ファンクラブ盤を申し込んでいて、台風のなか佐川のお兄さんが届けてくれたのに、その後我が家のハードウェア周りの故障連発でレビュー遅れてしまった。時機を逸した感はあるが取り上げておく。
Aimer通算15枚目にしてデビュー7周年にあたるタイミングでの1枚。映画『累-かさね-』の主題歌で、作品の重さに合わせたかのようなハードなロックチューンの『Black Bird』をはじめ、昨年のシングル収録の『ONE』の路線を押しすすめた軽やかな一曲『Tiny Dancers』、そしてシングル『RE:I AM』のカップリングだった『今日から思い出』のPVの世界観シリーズである『思い出は奇麗で』を収録。そしてその『今日から思い出』も「Evergreen ver.」として新アレンジでセルフカバー。
映画の主題歌への抜擢ももちろん、これだけリッチなシングルを切れるアーティストというのは昨今の音楽事情にあってはなかなかまれではないだろうか。それはこのAimerというアーティストが7年間という時間を通して積み重ねてきたものが決して空疎な一過性のものではなかったということを力強く示していて、それを体現した一枚になっている。
SME (2018-09-05)
売り上げランキング: 46
リッチなシングルと書いたがそれを体現するかのごとく全曲PVも切られてるわけですよ、すごいなあ。映画の本編を使う、ファンクラブツアーでのビデオシュート、アニメPVとコスパを考えつつも手堅く、それでいて決して貧相になっていないところからも、Aimerさんを取り巻くバックアップチームがうまく回転しているんだろう。そういった流れが確立しているというのがこのPVの充実度からも見てとれる。
そして今作でより一層確信したんだが、この方はいい意味で内面をさらけ出すという感じの「アーティスト」タイプではなく、自身に与えられた題材をどう表現するかというところでより輝きを増す「アルチザン(職人)」タイプのアーティストだと思う。
もちろん今後変わってくることもあると思うんだが、ベストアルバム前後からの『凍えそうな季節から』(ドラマタイアップ)や『花の唄』(アニメ映画主題歌)など、既にある物語に寄り添い、それをどう語り、どう表現するのかというところでより切れ味を増しているように感じる(このシングルでは『Black Bird』が該当)。今回の『Black Bird』でも映画のヒロインたちが互いに持ち得なかったものを相手に見出す葛藤を見事に歌詞にして描き出しており、それをその歌唱力でより一層の高みで表現している。描くものがはっきりしているので迷いがないということだろう。

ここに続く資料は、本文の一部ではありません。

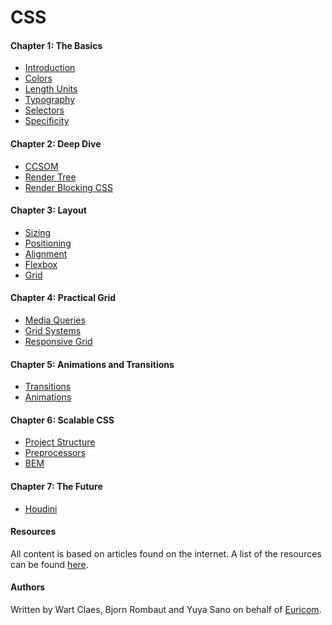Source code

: <!-- <img src="./docs/mjr.png"> -->

# CSS

#### Chapter 1: The Basics

- [Introduction](docs/Chapter-1--The-Basics/1.1-Introduction.md)
- [Colors](docs/Chapter-1--The-Basics/1.2-Colors.md)
- [Length Units](docs/Chapter-1--The-Basics/1.3-Length-Units.md)
- [Typography](docs/Chapter-1--The-Basics/1.4-Typography.md)
- [Selectors](docs/Chapter-1--The-Basics/1.5-Selectors.md)
- [Specificity](docs/Chapter-1--The-Basics/1.6-Specificity.md)

#### Chapter 2: Deep Dive

- [CCSOM](docs/Chapter-2--Deep-Dive/2.1-DOM-and-CSSOM.md)
- [Render Tree](docs/Chapter-2--Deep-Dive/2.2-Render-Tree.md)
- [Render Blocking CSS](docs/Chapter-2--Deep-Dive/2.3-Render-Blocking-CSS.md)

#### Chapter 3: Layout

- [Sizing](docs/Chapter-3--Layout/3.1-Sizing.md)
- [Positioning](docs/Chapter-3--Layout/3.2-Positioning.md)
- [Alignment](docs/Chapter-3--Layout/3.3-Alignment.md)
- [Flexbox](docs/Chapter-3--Layout/3.4-Flexbox.md)
- [Grid](docs/Chapter-3--Layout/3.5-Grid.md)

#### Chapter 4: Practical Grid

- [Media Queries](docs/Chapter-4--Practical-Grids/4.1-Media-Queries.md)
- [Grid Systems](docs/Chapter-4--Practical-Grids/4.2-Grid-Systems.md)
- [Responsive Grid](docs/Chapter-4--Practical-Grids/4.3-Responsive-Grid.md)

#### Chapter 5: Animations and Transitions

- [Transitions](docs/Chapter-5--Animations-and-Transitions/5.1-Transitions.md)
- [Animations](docs/Chapter-5--Animations-and-Transitions/5.2-Animations.md)

#### Chapter 6: Scalable CSS

- [Project Structure](docs/Chapter-6--Scalable-CSS/6.1-Project-Structure.md)
- [Preprocessors](docs/Chapter-6--Scalable-CSS/6.2-Preprocessors.md)
- [BEM](docs/Chapter-6--Scalable-CSS/6.3-BEM.md)

#### Chapter 7: The Future

- [Houdini](docs/Chapter-7-The-Future/7.1-Houdini.md)

#### Resources

All content is based on articles found on the internet. A list of the resources can be found [here](./docs/resources.md).

#### Authors

Written by Wart Claes, Bjorn Rombaut and Yuya Sano on behalf of [Euricom](http://www.euri.com).

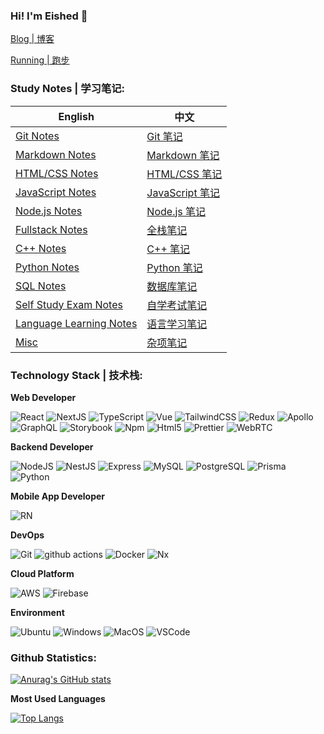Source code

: ### Hi! I'm Eished 👋

[Blog | 博客](https://iknow.fun)

[Running | 跑步](https://run.iknow.fun)

### Study Notes | 学习笔记:

| English                                                      | 中文                                                         |
| ------------------------------------------------------------ | ------------------------------------------------------------ |
| [Git Notes](https://github.com/Eished/git_notes)             | [Git 笔记](https://github.com/Eished/git_notes)              |
| [Markdown Notes](https://github.com/Eished/Markdown_notes)   | [Markdown 笔记](https://github.com/Eished/Markdown_notes)    |
| [HTML/CSS Notes](https://github.com/Eished/HTML5-CSS-JS-BS-jQ-CJS-TS_notes) | [HTML/CSS 笔记](https://github.com/Eished/HTML5-CSS-JS-BS-jQ-CJS-TS_notes) |
| [JavaScript Notes](https://github.com/Eished/JavaScript_notes) | [JavaScript 笔记](https://github.com/Eished/JavaScript_notes) |
| [Node.js Notes](https://github.com/Eished/node_blog_notes)   | [Node.js 笔记](https://github.com/Eished/node_blog_notes)    |
| [Fullstack Notes](https://github.com/Eished/fullstack_notes) | [全栈笔记](https://github.com/Eished/fullstack_notes)        |
| [C++ Notes](https://github.com/Eished/C-CPP)                 | [C++ 笔记](https://github.com/Eished/C-CPP)                  |
| [Python Notes](https://github.com/Eished/python_notes)        | [Python 笔记](https://github.com/Eished/python_notes)         |
| [SQL Notes](https://github.com/Eished/sql_notes)             | [数据库笔记](https://github.com/Eished/sql_notes)            |
| [Self Study Exam Notes](https://github.com/Eished/self-study-exam_notes) | [自学考试笔记](https://github.com/Eished/self-study-exam_notes) |
| [Language Learning Notes](https://github.com/Eished/wfyyyf_notes) | [语言学习笔记](https://github.com/Eished/wfyyyf_notes)       |
| [Misc](https://github.com/Eished/notes)                      | [杂项笔记](https://github.com/Eished/notes)                  |


### Technology Stack | 技术栈:

**Web Developer**

<p>
  <img alt="React" src="https://img.shields.io/badge/-React-45b8d8?style=flat-square&logo=react&logoColor=white" />
  <img alt="NextJS" src="https://img.shields.io/badge/-NextJS-grey?style=flat-square&logo=nextdotjs&logoColor=white" />
  <img alt="TypeScript" src="https://img.shields.io/badge/-TypeScript-007ACC?style=flat-square&logo=typescript&logoColor=white" />
  <img alt="Vue" src="https://img.shields.io/badge/-Vue-5BA17F?style=flat-square&logo=vue.js&logoColor=white" />
  <img alt="TailwindCSS" src="https://img.shields.io/badge/-Tailwindcss-50B3D0?style=flat-square&logo=tailwindcss&logoColor=white" />
  <img alt="Redux" src="https://img.shields.io/badge/-Redux-774BB0?style=flat-square&logo=redux&logoColor=white" />
  <img alt="Apollo" src="https://img.shields.io/badge/-Apollo%20GraphQL-311C87?style=flat-square&logo=apollo-graphql&logoColor=white" />
  <img alt="GraphQL" src="https://img.shields.io/badge/-GraphQL-E10098?style=flat-square&logo=graphql&logoColor=white" />
  <img alt="Storybook" src="https://img.shields.io/badge/-Storybook-FF4084?style=flat-square&logo=storybook&logoColor=white" />
<!--   <img alt="Sass" src="https://img.shields.io/badge/-Sass-CC6699?style=flat-square&logo=sass&logoColor=white" /> -->
<!--   <img alt="Styled Components" src="https://img.shields.io/badge/-Styled_Components-db7092?style=flat-square&logo=styled-components&logoColor=white" /> -->
  <img alt="Npm" src="https://img.shields.io/badge/-NPM-CB3837?style=flat-square&logo=npm&logoColor=white" />
  <img alt="Html5" src="https://img.shields.io/badge/-HTML5-E34F26?style=flat-square&logo=html5&logoColor=white" />
  <img alt="Prettier" src="https://img.shields.io/badge/-Prettier-F7B93E?style=flat-square&logo=prettier&logoColor=white" />
  <img alt="WebRTC" src="https://img.shields.io/badge/-WebRTC-C50010?style=flat-square&logo=WebRTC&logoColor=white" />
</p>

**Backend Developer**

<p>
  <img alt="NodeJS" src="https://img.shields.io/badge/-NodeJS-43853d?style=flat-square&logo=Node.js&logoColor=white" />
  <img alt="NestJS" src="https://img.shields.io/badge/-NestJS-ea2845?style=flat-square&logo=nestjs&logoColor=white" />
<!--   <img alt="MongoDB" src="https://img.shields.io/badge/-MongoDB-13aa52?style=flat-square&logo=mongodb&logoColor=white" /> -->
  <img alt="Express" src="https://img.shields.io/badge/-Express-999999?style=flat-square&logo=express&logoColor=white" />
  <img alt="MySQL" src="https://img.shields.io/badge/-MySQL-326F90?style=flat-square&logo=mysql&logoColor=white" />
  <img alt="PostgreSQL" src="https://img.shields.io/badge/-PostgreSQL-216588?style=flat-square&logo=postgresql&logoColor=white" />
  <img alt="Prisma" src="https://img.shields.io/badge/-Prisma-263140?style=flat-square&logo=prisma&logoColor=white" />
  <img alt="Python" src="https://img.shields.io/badge/-Python-26719C?style=flat-square&logo=python&logoColor=white" />
</p>

**Mobile App Developer**

<p>
  <img alt="RN" src="https://img.shields.io/badge/-ReactNative-7D80EF?style=flat-square&logo=react&logoColor=white" />
</p>

**DevOps**

<p>
  <img alt="Git" src="https://img.shields.io/badge/-Git-F05032?style=flat-square&logo=git&logoColor=white" />
  <img alt="github actions"
    src="https://img.shields.io/badge/-Github_Actions-2088FF?style=flat-square&logo=github-actions&logoColor=white" />
  <img alt="Docker" src="https://img.shields.io/badge/-Docker-46a2f1?style=flat-square&logo=docker&logoColor=white" />
  <img alt="Nx" src="https://img.shields.io/badge/-Nx-7A6ACD?style=flat-square&logo=nx&logoColor=white" />
</p>

**Cloud Platform**
<p>
  <img alt="AWS" src="https://img.shields.io/badge/-AWS-FF9534?style=flat-square&logo=amazon&logoColor=white" />
  <img alt="Firebase" src="https://img.shields.io/badge/-Firebase-yellow?style=flat-square&logo=firebase&logoColor=white" />
<p/>

**Environment**

<p>
  <img alt="Ubuntu" src="https://img.shields.io/badge/-Ubuntu-DB652A?style=flat-square&logo=ubuntu&logoColor=white" />
  <img alt="Windows" src="https://img.shields.io/badge/-Windows-333?style=flat-square&logo=windows&logoColor=white" />
  <img alt="MacOS" src="https://img.shields.io/badge/-MacOS-333?style=flat-square&logo=apple&logoColor=white" />
  <img alt="VSCode" src="https://img.shields.io/badge/Visual%20Studio%20Code-00A9E6?style=flat-square&logo=visual-studio-code&logoColor=ffffff" />
</p>


### Github Statistics:

[![Anurag's GitHub stats](https://github-readme-stats.vercel.app/api?username=eished&count_private=true&show_icons=true&theme=tokyonight)](https://github.com/eished)


**Most Used Languages**

[![Top Langs](https://github-readme-stats.vercel.app/api/top-langs/?username=eished&hide=css,html&layout=compact&theme=tokyonight&count_private=false)](https://github.com/eished)


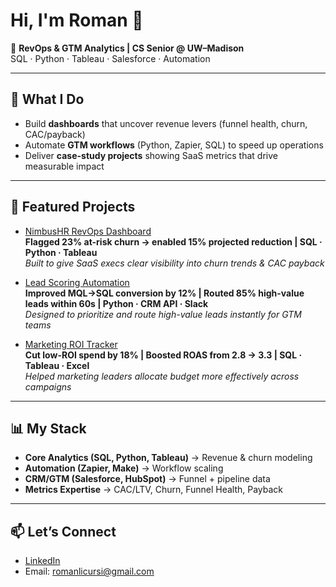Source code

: # Hi, I'm Roman 👋  

🎯 **RevOps & GTM Analytics | CS Senior @ UW–Madison**  
SQL · Python · Tableau · Salesforce · Automation  

---

## 🚀 What I Do
- Build **dashboards** that uncover revenue levers (funnel health, churn, CAC/payback)  
- Automate **GTM workflows** (Python, Zapier, SQL) to speed up operations  
- Deliver **case-study projects** showing SaaS metrics that drive measurable impact  

---

## 📂 Featured Projects
- [NimbusHR RevOps Dashboard](https://github.com/romanlicursi/nimbushr-revops-dashboard)  
   **Flagged 23% at-risk churn → enabled 15% projected reduction | SQL · Python · Tableau**  
   *Built to give SaaS execs clear visibility into churn trends & CAC payback*  

- [Lead Scoring Automation](https://github.com/romanlicursi/lead-scoring-automation)  
   **Improved MQL→SQL conversion by 12% | Routed 85% high-value leads within 60s | Python · CRM API · Slack**  
   *Designed to prioritize and route high-value leads instantly for GTM teams*  

- [Marketing ROI Tracker](#)  
   **Cut low-ROI spend by 18% | Boosted ROAS from 2.8 → 3.3 | SQL · Tableau · Excel**  
   *Helped marketing leaders allocate budget more effectively across campaigns*  

---

## 📊 My Stack
- **Core Analytics (SQL, Python, Tableau)** → Revenue & churn modeling  
- **Automation (Zapier, Make)** → Workflow scaling  
- **CRM/GTM (Salesforce, HubSpot)** → Funnel + pipeline data  
- **Metrics Expertise** → CAC/LTV, Churn, Funnel Health, Payback  

---

## 📫 Let’s Connect
- [LinkedIn](https://www.linkedin.com/in/roman-licursi-3aab2a160)  
- Email: romanlicursi@gmail.com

かといってご自身の内製チームのオリジナル作品に魅力がないかというとそうではなく、こちらはこちらでご自身のパーソナリティから素直に発揮されるものがいい形で確立されつつあるように思う(『Tiny Dancers』『思い出は奇麗で』)。
そしてそういった両輪の真ん中にあるものがその「声」を中心としたずば抜けた表現力の圧倒的な進化にある。それをありありと見せつけてくれるのが、本シングル唯一のセルフカバーである『今日から思い出 Evergreen ver.』だ。
元々のオリジナル曲も独特の雰囲気があり、PVの破壊力もあって(泣)存在感のある一曲だったが、今回収録されたこのバージョンでここまで威力が増すとは正直予想外だった。収録されている全曲どれも素晴らしいのだが、旧曲にもかかわらずそれに勝るとも劣らない―とにかくその表現力の飛躍的な進歩がありありと聴き取れる、ほんと凄いなあ・・・。
要は全曲すばらしいといっちゃえばいいわけですな、うははははw
これまでももちろんいい作品をコンスタントにリリースしてきたアーティストだと思うんだが、どうもベストアルバム出した以降でまたちょっと次のレベルに突入しつつあるように思う。それをこのデビュー記念日7周年(※)という節目のタイミングにきっちりと具体化したシングルを切ってくるということからも、いまこのAimerというアーティストの実力がはっきりと分かる。
そういう意味では、いままで未聴で気になったという方にはこのシングルはもってこいの一枚かと思う、チャンスがあればぜひ聴いてみていただきたい。